SOURCE TEXT Block Start

I like the Black and red version for the looks. I have got to know my local dealer pretty well and he has offered to trade 2 of my rebuilt 2150's and for me to pay the tax for a 2260. He has me thinking hard. They came out just recently in my area and most are a bit shy to be among the first to pick one up. I watched as one guy grabbed the handle to pick one up as the dealer said, ''thats the new 2260 with the electronic carb''. The guy let it go like it burned him, and grabbed for a 2166 sitting beside it. He ended up walking out the door with the 2166. A heavier saw with just a slight edge on hp. 
I handled the 2260 with a 20'' bar and it balanced perfect but am still A bit shy. I'd like to be sure they got all of the bugs worked out, but then again.....it does look nice and feels great.


----------



## tlandrum (Sep 14, 2013)

bugs?


----------



## TK (Sep 14, 2013)

tlandrum said:


> bugs?



Uneducated shops keep the saws in the back where the spiders and maggots fester. One of those things where you'd never guess it til you saw it :msp_ohmy:


----------



## Ronaldo (Sep 14, 2013)

The "bugs" have all been pretty much worked out by now, I think.
If I had to choose, would probably go with an orange one. Matches most of my other saws better.:msp_rolleyes:

Ron


----------



## komatsuvarna (Sep 15, 2013)

2260 is so much better looking! If I could find someone that just had to have my ported 346, I'd get me a 2260 to replace it


----------



## Tnshaker (Sep 15, 2013)

I would love to have a 562 with the techlite. The 2260 with small mount bar feels great. I don't recall care for the silver paint on the 562. The husky dealers in my area are just flat no very good. Not even in the same league as my Stihl dealers. So with that in min I vote 2260 because I can be at Terry Landrums shop in an hour and half and he is a great dealer and one of the best for port work anywhere. So 2260!


----------



## gsrsol84mm (Sep 15, 2013)

Tnshaker said:


> I would love to have a 562 with the techlite. The 2260 with small mount bar feels great. I don't recall care for the silver paint on the 562. The husky dealers in my area are just flat no very good. Not even in the same league as my Stihl dealers. So with that in min I vote 2260 because I can be at Terry Landrums shop in an hour and half and he is a great dealer and one of the best for port work anywhere. So 2260!



What bar would you run on it ? Would you run a 20" pro lite or a solid 20" bar ?


----------



## mdavlee (Sep 15, 2013)

I would run a 20" total 3/8" bar on either. The tech lite is nice hut not double the money nice. Really a 24" would be easier on the back for me... :beer:


----------



## komatsuvarna (Sep 15, 2013)

mdavlee said:


> I would run a 20" total 3/8" bar on either. The tech lite is nice hut not double the money nice. Really a 24" would be easier on the back for me... :beer:



Yup, I had a 20'' Techlite. Like you said it was a nice bar but I didn't like it that much for what it cost.

A ported 2260 562 would pull the hell out of 24incher!


Also, small mount bars are available from Oregon up to 28'' to fit the 2260 if ya wanted to go that big.

SOURCE TEXT Block End

> _TASK SET_
• A. In the chainsaw forum thread, which saw did the customer leave the shop with after letting go of the 2260?
• B. Repeat the part of the chainsaw forum thread from "Yup, I had a" up to and including "out of 24incher!".

MATERIAL SHOWN Block Start

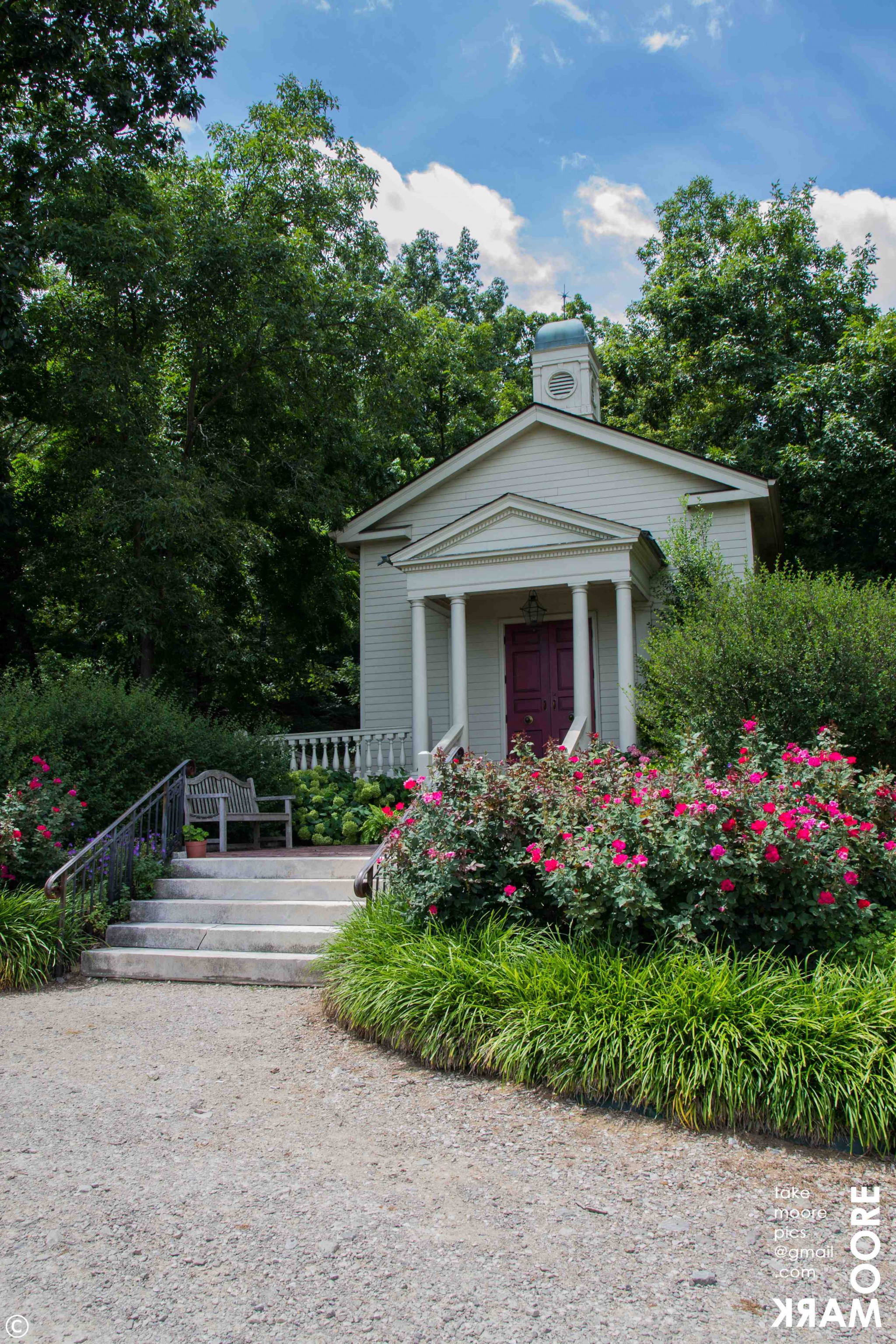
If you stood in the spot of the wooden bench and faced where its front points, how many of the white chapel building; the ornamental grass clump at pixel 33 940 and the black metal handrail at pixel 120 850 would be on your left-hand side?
1

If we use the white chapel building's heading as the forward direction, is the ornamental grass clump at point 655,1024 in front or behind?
in front

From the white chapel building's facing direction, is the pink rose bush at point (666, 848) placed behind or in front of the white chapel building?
in front

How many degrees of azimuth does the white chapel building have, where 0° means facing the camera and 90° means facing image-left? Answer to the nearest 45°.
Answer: approximately 0°

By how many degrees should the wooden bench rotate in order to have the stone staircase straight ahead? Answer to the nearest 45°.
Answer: approximately 45° to its right

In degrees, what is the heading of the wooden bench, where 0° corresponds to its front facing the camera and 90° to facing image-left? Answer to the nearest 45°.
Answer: approximately 315°

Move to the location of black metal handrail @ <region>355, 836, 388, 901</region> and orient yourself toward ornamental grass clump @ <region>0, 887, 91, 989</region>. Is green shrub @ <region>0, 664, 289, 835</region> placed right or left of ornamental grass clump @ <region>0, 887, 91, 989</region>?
right
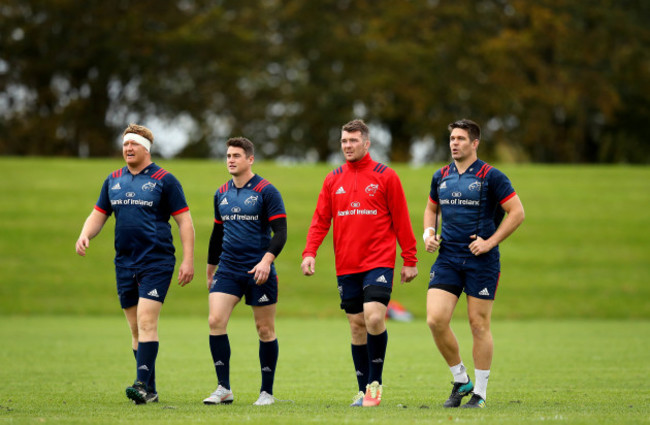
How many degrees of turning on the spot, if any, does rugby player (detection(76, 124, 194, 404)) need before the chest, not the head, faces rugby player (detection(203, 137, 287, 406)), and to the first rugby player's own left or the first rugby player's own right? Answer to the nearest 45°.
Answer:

MATERIAL SHOWN Block End

> _RESPONSES BY TASK_
• A. The 2166.

• B.
Yup, I had a 20'' Techlite. Like you said it was a nice bar but I didn't like it that much for what it cost.

A ported 2260 562 would pull the hell out of 24incher!